Data extracts ▸
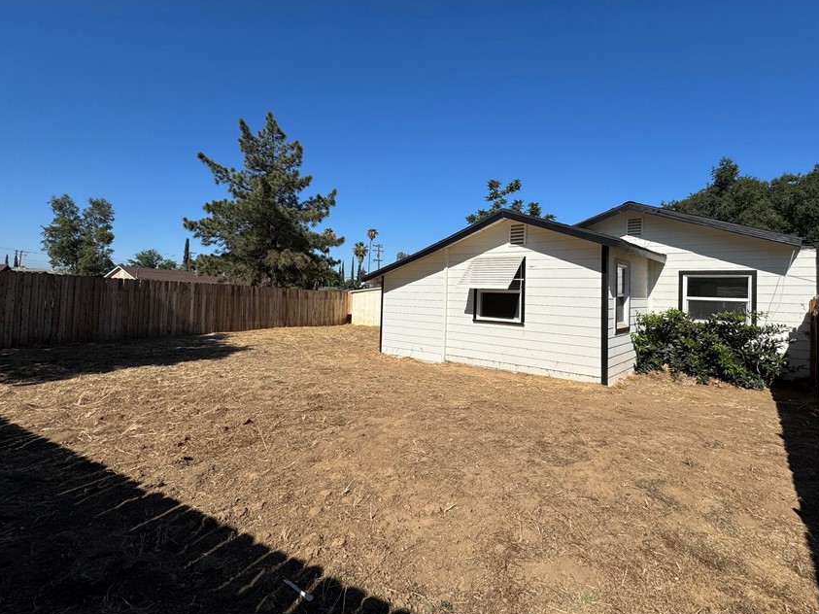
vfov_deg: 74.6
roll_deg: -1.4
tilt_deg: +0.5
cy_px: 286
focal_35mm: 17
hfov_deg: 90.5
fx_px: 402
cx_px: 464
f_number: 2.2
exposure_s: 1/3906
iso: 40
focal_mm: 2.22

To-do item ▸
Set down only these lines, exactly: the line containing "tilt_deg: +0.5" and each line after it, through the end of the listing.

Solution below ▸
tilt_deg: +0.5
cy_px: 286
focal_35mm: 17
hfov_deg: 90.5
fx_px: 402
cx_px: 464
f_number: 2.2
exposure_s: 1/3906
iso: 40
focal_mm: 2.22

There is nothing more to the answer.